Catalytic and structural insights into a stereospecific and thermostable Class II aldolase HpaI from Acinetobacter baumannii

• Published in: The Journal of biological chemistry Vol. 297; no. 5; p. 101280
• Main Authors: Watthaisong, Pratchaya, Binlaeh, Asweena, Jaruwat, Aritsara, Lawan, Narin, Tantipisit, Jirawat, Jaroensuk, Juthamas, Chuaboon, Litavadee, Phonbuppha, Jittima, Tinikul, Ruchanok, Chaiyen, Pimchai, Chitnumsub, Penchit, Maenpuen, Somchart
• Format: Journal Article
• Language: English
• Published: United States Elsevier Inc 01.11.2021; American Society for Biochemistry and Molecular Biology
• Subjects: Acinetobacter baumannii - enzymology; Bacterial Proteins; Calcium - chemistry; Catalysis; Catalytic Domain; crystal structure; Crystallography, X-Ray; enzyme catalysis; Enzyme Stability; Fructose-Bisphosphate Aldolase - chemistry; metal-dependent enzyme; p-hydroxyphenylacetate degradation pathway; pyruvate-specific Class II metal aldolase; solvent-tolerant enzyme; stereoselectivity; stereospecificity; structure–function; Substrate Specificity; thermostable enzyme; Zinc - chemistry; (4S)-KDGlu; MPD; PPA; AbHpaI; LC-ESI-QTOF-MS; DTT; M2; HBA; PDB; metal-dependent enzyme; solvent-tolerant enzyme; BSA; LDH; NADH; MD; HOPA; Tm; stereospecificity; HKHD; ICP-OES; (NH4)2SO4; FPLC; SSA; (4R)-KDGal; thermostable enzyme; PYR; enzyme catalysis; MW; QM/MM; HNO3; DHAP; EDTA; p-hydroxyphenylacetate degradation pathway; OAA; EGTA; SEC; stereoselectivity; PEI; PMSF; HEPES; crystal structure; NaCl; EcHpaI; pyruvate-specific Class II metal aldolase; structure–function
• ISSN: 0021-9258; 1083-351X; 1083-351X
• DOI: 10.1016/j.jbc.2021.101280

Aldolases catalyze the reversible reactions of aldol condensation and cleavage and have strong potential for the synthesis of chiral compounds, widely used in pharmaceuticals.

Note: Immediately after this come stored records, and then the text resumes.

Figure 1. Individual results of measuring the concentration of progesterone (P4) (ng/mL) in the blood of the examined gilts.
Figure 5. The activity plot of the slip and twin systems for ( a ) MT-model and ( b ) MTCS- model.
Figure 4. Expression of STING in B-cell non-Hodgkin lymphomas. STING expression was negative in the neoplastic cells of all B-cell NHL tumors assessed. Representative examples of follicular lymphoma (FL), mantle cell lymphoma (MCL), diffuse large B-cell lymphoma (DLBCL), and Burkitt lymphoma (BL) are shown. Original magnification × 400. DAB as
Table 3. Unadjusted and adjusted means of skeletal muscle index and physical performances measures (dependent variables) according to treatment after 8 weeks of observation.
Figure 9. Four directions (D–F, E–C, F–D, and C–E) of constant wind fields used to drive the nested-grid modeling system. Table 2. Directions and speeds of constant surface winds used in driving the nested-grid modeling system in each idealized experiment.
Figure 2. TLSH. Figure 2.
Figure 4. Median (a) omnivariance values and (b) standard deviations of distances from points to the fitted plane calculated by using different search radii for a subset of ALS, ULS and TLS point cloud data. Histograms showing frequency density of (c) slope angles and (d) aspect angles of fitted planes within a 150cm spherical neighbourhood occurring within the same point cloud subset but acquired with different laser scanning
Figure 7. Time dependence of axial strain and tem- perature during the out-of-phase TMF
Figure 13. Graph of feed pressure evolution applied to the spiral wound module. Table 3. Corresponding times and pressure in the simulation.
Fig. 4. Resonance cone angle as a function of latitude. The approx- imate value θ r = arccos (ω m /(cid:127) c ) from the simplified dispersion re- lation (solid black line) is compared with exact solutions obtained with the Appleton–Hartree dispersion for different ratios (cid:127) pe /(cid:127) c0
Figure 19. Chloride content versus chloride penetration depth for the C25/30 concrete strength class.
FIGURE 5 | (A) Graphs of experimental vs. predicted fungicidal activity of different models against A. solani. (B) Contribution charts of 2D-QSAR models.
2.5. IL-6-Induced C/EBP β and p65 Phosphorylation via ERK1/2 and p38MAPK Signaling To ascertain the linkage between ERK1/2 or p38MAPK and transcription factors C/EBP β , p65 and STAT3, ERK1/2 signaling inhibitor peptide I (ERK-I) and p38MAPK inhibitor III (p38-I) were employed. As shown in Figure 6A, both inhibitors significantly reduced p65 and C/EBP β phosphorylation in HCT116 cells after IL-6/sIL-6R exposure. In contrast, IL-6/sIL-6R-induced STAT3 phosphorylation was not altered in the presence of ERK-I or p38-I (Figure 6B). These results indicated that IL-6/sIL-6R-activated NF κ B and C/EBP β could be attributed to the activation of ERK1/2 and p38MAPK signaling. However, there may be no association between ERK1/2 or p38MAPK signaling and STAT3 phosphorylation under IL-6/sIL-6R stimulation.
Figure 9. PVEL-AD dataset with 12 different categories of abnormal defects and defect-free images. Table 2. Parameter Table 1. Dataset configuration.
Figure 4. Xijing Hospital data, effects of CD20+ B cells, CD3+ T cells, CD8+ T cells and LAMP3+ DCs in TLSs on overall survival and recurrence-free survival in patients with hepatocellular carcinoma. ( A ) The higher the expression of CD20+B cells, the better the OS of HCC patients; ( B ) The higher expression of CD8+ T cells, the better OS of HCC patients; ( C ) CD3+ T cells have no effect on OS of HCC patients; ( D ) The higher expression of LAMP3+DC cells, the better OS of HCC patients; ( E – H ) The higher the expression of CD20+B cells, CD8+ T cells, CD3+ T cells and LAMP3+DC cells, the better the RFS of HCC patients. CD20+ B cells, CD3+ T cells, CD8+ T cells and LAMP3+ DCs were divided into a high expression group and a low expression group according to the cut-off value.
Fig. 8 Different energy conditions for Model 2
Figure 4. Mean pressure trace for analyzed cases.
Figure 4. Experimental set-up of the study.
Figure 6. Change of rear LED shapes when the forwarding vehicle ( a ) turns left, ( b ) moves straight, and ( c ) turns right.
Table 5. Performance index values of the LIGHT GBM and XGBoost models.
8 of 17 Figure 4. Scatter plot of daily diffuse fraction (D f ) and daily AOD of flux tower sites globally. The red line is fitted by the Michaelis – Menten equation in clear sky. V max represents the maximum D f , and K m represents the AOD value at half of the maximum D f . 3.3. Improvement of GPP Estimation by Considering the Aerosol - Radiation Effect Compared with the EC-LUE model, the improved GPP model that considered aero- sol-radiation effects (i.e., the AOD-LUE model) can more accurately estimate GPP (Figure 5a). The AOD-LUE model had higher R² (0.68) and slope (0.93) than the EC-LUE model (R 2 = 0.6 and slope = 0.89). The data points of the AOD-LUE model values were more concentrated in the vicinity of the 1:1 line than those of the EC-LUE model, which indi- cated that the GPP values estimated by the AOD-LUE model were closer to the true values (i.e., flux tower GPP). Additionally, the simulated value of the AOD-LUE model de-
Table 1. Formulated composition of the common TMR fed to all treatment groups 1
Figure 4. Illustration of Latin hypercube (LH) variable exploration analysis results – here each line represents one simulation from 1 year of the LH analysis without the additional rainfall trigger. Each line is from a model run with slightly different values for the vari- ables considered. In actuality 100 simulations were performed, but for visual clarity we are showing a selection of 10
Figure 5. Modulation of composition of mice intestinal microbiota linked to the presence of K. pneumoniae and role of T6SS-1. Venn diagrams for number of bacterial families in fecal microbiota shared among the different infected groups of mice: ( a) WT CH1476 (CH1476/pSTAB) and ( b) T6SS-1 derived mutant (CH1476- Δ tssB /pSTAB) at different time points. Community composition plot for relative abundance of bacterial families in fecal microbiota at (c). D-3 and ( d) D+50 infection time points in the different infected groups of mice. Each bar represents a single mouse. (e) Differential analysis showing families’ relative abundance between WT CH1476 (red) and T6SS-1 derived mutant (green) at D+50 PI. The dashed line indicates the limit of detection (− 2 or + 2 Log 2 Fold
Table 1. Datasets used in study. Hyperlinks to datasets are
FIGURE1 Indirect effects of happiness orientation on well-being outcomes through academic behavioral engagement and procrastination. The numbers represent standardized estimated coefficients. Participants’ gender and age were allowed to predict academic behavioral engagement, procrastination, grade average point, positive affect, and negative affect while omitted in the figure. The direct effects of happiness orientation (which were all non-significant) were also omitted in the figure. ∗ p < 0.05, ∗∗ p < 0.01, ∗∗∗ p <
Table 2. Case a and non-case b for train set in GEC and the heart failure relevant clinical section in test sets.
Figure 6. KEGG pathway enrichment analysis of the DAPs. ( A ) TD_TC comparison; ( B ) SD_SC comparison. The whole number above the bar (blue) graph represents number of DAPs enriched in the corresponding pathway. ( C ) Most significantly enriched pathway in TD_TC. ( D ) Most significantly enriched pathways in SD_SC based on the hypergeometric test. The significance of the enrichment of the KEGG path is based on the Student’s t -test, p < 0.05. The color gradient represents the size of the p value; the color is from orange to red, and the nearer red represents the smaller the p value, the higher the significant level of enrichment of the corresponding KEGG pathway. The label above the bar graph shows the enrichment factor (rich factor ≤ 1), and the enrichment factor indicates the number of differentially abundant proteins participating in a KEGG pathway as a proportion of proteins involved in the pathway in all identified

Here, we investigated a new Class II metal aldolase from the p-hydroxyphenylacetate degradation pathway in Acinetobacter baumannii, 4-hydroxy-2-keto-heptane-1,7-dioate aldolase (AbHpaI), which has various properties suitable for biocatalysis, including stereoselectivity/stereospecificity, broad aldehyde utilization, thermostability, and solvent tolerance. Notably, the use of Zn2+ by AbHpaI as a native cofactor is distinct from other enzymes in this class. AbHpaI can also use other metal ion (M2+) cofactors, except Ca2+, for catalysis. We found that Zn2+ yielded the highest enzyme complex thermostability (Tm of 87 °C) and solvent tolerance. All AbHpaI•M2+ complexes demonstrated preferential cleavage of (4R)-2-keto-3-deoxy-D-galactonate ((4R)-KDGal) over (4S)-2-keto-3-deoxy-D-gluconate ((4S)-KDGlu), with AbHpaI•Zn2+ displaying the highest R/S stereoselectivity ratio (sixfold higher than other M2+ cofactors). For the aldol condensation reaction, AbHpaI•M2+ only specifically forms (4R)-KDGal and not (4S)-KDGlu and preferentially catalyzes condensation rather than cleavage by ∼40-fold. Based on 11 X-ray structures of AbHpaI complexed with M2+ and ligands at 1.85 to 2.0 Å resolution, the data clearly indicate that the M2+ cofactors form an octahedral geometry with Glu151 and Asp177, pyruvate, and water molecules. Moreover, Arg72 in the Zn2+-bound form governs the stereoselectivity/stereospecificity of AbHpaI. X-ray structures also show that Ca2+ binds at the trimer interface via interaction with Asp51. Hence, we conclude that AbHpaI•Zn2+ is distinctive from its homologues in substrate stereospecificity, preference for aldol formation over cleavage, and protein robustness, and is attractive for biocatalytic applications.